Multe, ricorrere al giudice adesso costerà 370 euro
Un deterrente per gli automobilisti che ogni anno a Trieste inviano 200 esposti. Con le nuove norme dovranno essere assistiti da un legale

di Claudio Ernè
Da 77 a 374 euro: un aumento vertiginoso di costi.
Lo ha applicato dal 6 ottobre scorso il Governo Berlusconi a tutti gli automobilisti e camionisti che intendono ricorrere al giudice di pace per impugnare il provvedimento con cui la polizia stradale, i carabinieri o i vigili urbani hanno ritirato la loro patente di guida. Dovranno mettere mano al portafoglio perché il Decreto legislativo numero 150 ha cambiato le regole e ha applicato a questi ricorsi il cosiddetto “rito del lavoro”. Un aumento proporzionale ma non così pesante coinvolge anche gli altri ricorsi contro le sanzioni pecuniarie applicate per aver violato qualche disposizione del Codice della strada. In sintesi per far valere le proprie ragioni ed ottenere Giustizia, il cittadino dovrà pagare allo Stato cifre considerevoli che un tempo poteva risparmiare.
Siamo in presenza dell’ennesimo paradosso perché nelle intenzioni del legislatore il cambiamento introdotto qualche giorno fa doveva rappresentare una razionale semplificazione nei rapporti tra cittadino e Stato; al contrario si è rivelato alla prima prova dei fatti un pesantissimo aggravio di spesa per chi vuol ricorrere e una nuova inaspettata mole di lavoro per i già boccheggianti uffici del Giudice di pace, dove gli organici dei magistrati e del personale di cancelleria sono ridotti al lumicino.
A Trieste operano cinque dei 15 giudici previsti dall’organico. Dieci posti sono vuoti, “vacanti” da anni. Ancora peggiore è la situazione nella cancellerie dove da più di dieci anni l chi va in pensione non viene sostituito. Lo ha deciso il Ministero per “risparmiare”. Ma lo Stato non paga nemmeno le ore di lavoro straordinario effettuate dai suoi dipendenti; basta dire che per tutto il 2010, ai funzionari e impiegati dell’Ufficio del giudice di pace di Trieste, sono state pagati complessivamente 400 euro per lavoro straordinario. Poco più di 40 euro a persona, quattro euro al mese s ferie escluse.

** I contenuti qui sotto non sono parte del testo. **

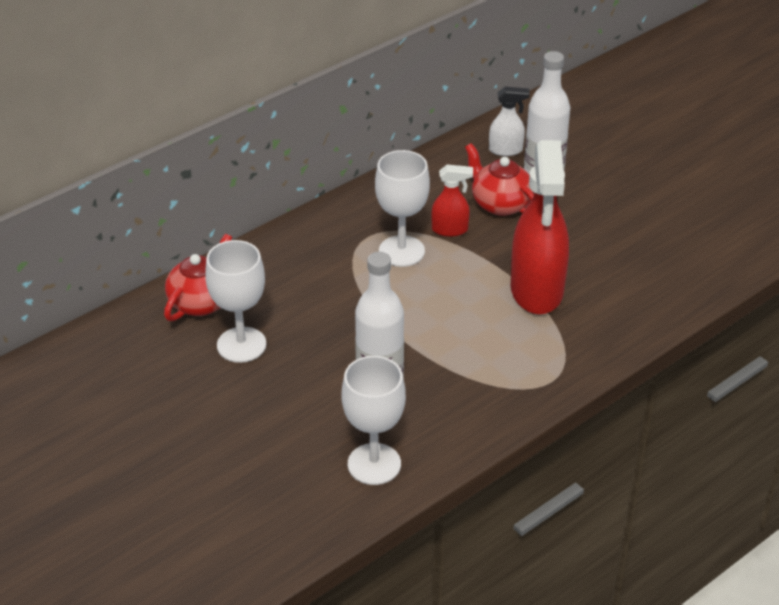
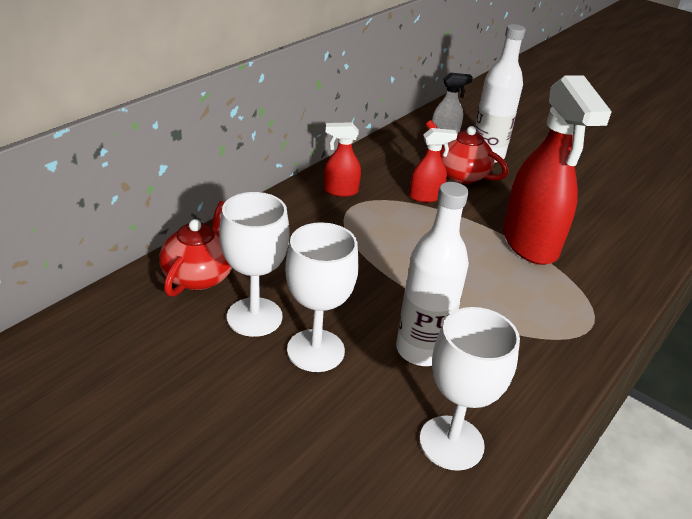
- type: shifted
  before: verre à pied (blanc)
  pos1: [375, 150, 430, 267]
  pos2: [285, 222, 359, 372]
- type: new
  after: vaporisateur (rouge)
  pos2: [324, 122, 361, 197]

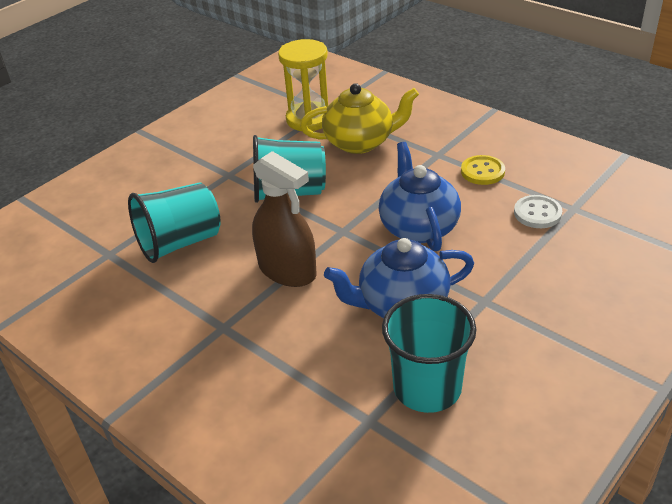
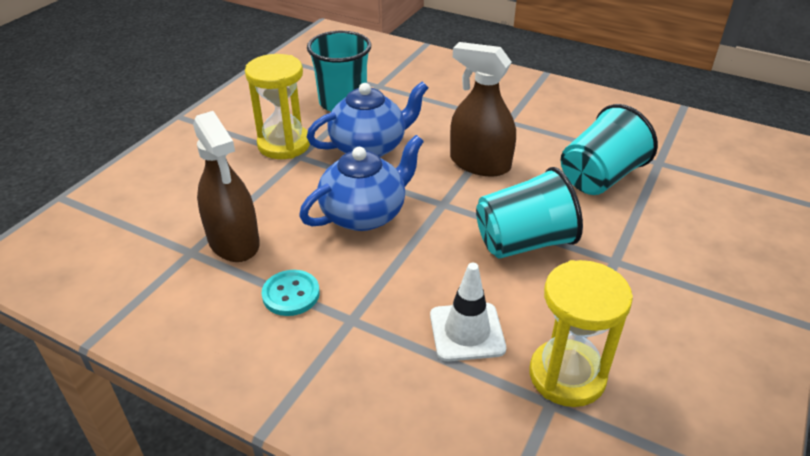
- type: swapped
  before: bouton (blanc)
  after: vaporisateur (marron)
  pos1: [514, 195, 562, 228]
  pos2: [193, 111, 260, 262]
- type: new
  after: sablier (jaune)
  pos2: [245, 54, 310, 159]
- type: repainted
  before: bouton (jaune)
  after: bouton (turquoise)
  pos1: [461, 155, 505, 185]
  pos2: [262, 270, 320, 316]
- type: rotated
  before: théière (bleu)
  pos1: [379, 142, 461, 252]
  pos2: [299, 135, 424, 231]
  turn: -105
- type: swapped
  before: théière (jaune)
  after: cône de chantier (blanc)
  pos1: [300, 83, 419, 154]
  pos2: [430, 263, 506, 361]

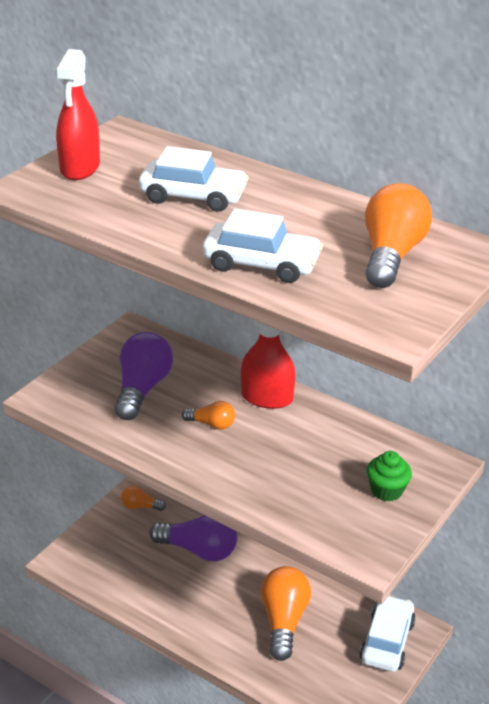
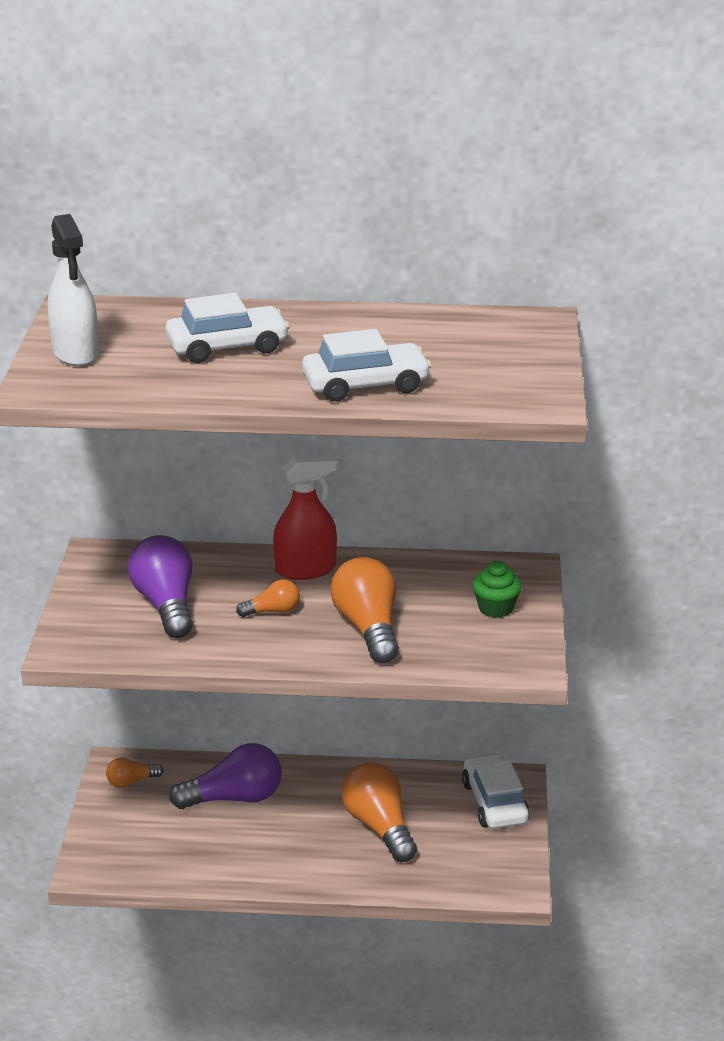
- type: repainted
  before: vaporisateur (rouge)
  after: vaporisateur (blanc)
  pos1: [55, 49, 100, 180]
  pos2: [48, 214, 99, 366]
- type: shifted
  before: ampoule (orange)
  pos1: [365, 183, 432, 288]
  pos2: [330, 557, 399, 663]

Ma ritorniamo alle multe. Non solo sarà più costoso ricorrere al magistrato per far valere i propri diritti, ma i tempi per contestare le sanzioni sono stati dimezzati. Non più 60 giorni dalla notifica, ma solo trenta. Poi subentra l’inammissibilità e la vicenda si chiude definitivamente.
Ma non è finita. Per presentare ricorso secondo le nuove regole del rito del lavoro, il cittadino difficilmente potrà agire da solo: dovrà ricorrere a un legale perché già nel primo atto presentato al giudice dovranno essere indicate le fonti di prova, il verbale che sta alla basse del ricorso e viene impugnati. Dovrà essere pagato contestualmente anche il cosiddetto “contributo unificato”, il nuovo balzello introdotto dal governo per fare cassa.
«Dubito che singole persone siano in grado di conoscere i dettagli del rito del lavoro che prevede rigide formalità» afferma Francesco Pandolfelli, coordinatore dei giudici di pace di Trieste. «Se queste formalità non vengono rispettate, il nuovo Decreto legislativo fa decadere il ricorso che non verrà nemmeno discusso. Inoltre a noi giudici è stata tolta la possibilità di sostituirsi alle parti, chiamando ad esempio in aula un testimone che riteniamo indispensabile. Il 60 per cento dei 200 fascicoli che trattiamo ogni anno - senza citare i decreti ingiuntivi- è rappresentato da ricorsi contro sanzioni collegate al Codice della Strada. Col cambiamento di rito, l’aggravio di lavoro e di tempi per assumere una decisione sarà notevole e pesantissimo. Forse anche insopportabile».